China turns its back on foreign waste

opinion January 15, 2018 01:00

By Suwatchai Songwanich
Chief executive Officer,
Bangkok Bank (China)

At the end of last year China introduced a policy banning imports of 24 types of solid waste, including certain types of plastic and all mixed-paper.



Even though China had informed the World Trade Organisation of its plans early last year, the ban shocked many developed nations who now don’t know what to do with the millions of tonnes of waste they had previously shipped to China.

For many years China has been the world’s largest importer of recyclable materials, with much of it used to feed its manufacturing industry, an initiative that helped it achieve global dominance in that sector. In 2016 it imported some 7.3 million tonnes of waste from developed countries. The UK alone exported more than 2.7 million tonnes of plastic waste to Hong Kong and mainland China over a five-year period – about two-thirds of its total plastic-waste shipments.

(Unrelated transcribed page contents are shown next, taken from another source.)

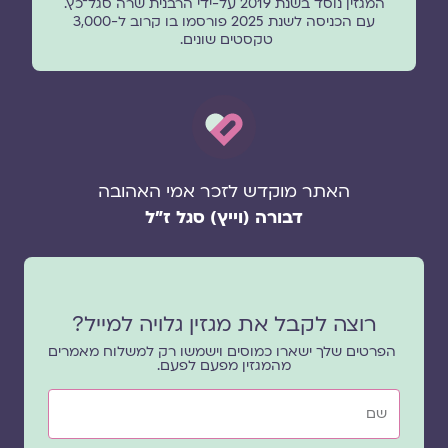
המגזין נוסד בשנת 2019 על-ידי הרבנית שרה סגל־כץ.
עם הכניסה לשנת 2025 פורסמו בו קרוב ל-3,000
טקסטים שונים.
האתר מוקדש לזכר אמי האהובה
דבורה (וייץ) סגל ז"ל
רוצה לקבל את מגזין גלויה למייל?
הפרטים שלך ישארו כמוסים וישמשו רק למשלוח מאמרים
מהמגזין מפעם לפעם.
שם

Now there are fears that China’s action against foreign waste or “yang laji” will choke the seas and lead to the buildup of huge waste-heaps in developed countries. But in many ways it was such concerns on the home front that spurred Beijing into action as the environment has become a hot-button issue both on the mainland and in Hong Kong.

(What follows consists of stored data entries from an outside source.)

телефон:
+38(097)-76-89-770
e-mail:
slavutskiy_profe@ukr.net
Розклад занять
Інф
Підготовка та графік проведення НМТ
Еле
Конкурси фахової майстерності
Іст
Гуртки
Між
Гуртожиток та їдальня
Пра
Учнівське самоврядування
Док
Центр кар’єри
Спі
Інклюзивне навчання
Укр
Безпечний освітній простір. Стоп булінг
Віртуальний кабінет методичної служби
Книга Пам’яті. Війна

Despite months of warning about the policy change, major waste-exporting countries such as the UK were caught on their backfoot in December. This highlights how exporting waste half-way around the world is not a viable long-term solution for anyone.

The policy will spur action in countries that have been reliant on China to take their garbage, as they now must develop more sustainable ways of producing and disposing of products. In the UK in particular, environmentalists, local councils, recyclers and manufacturers have been calling on the government to introduce tougher environmental regulations that will drive more intelligent recycling solutions. This means addressing the environmental impact of a product throughout its entire lifecycle – from the product and materials-design stage through manufacturing and end-use to disposal and recycling.

While Beijing’s policymakers were addressing local issues in their battle against yang laji, the unintended consequences of their actions may result in a brighter future for all. We all benefit from producing and using goods that leave a smaller environmental footprint, so we no longer need to pass-the-parcel with our rubbish on a global scale.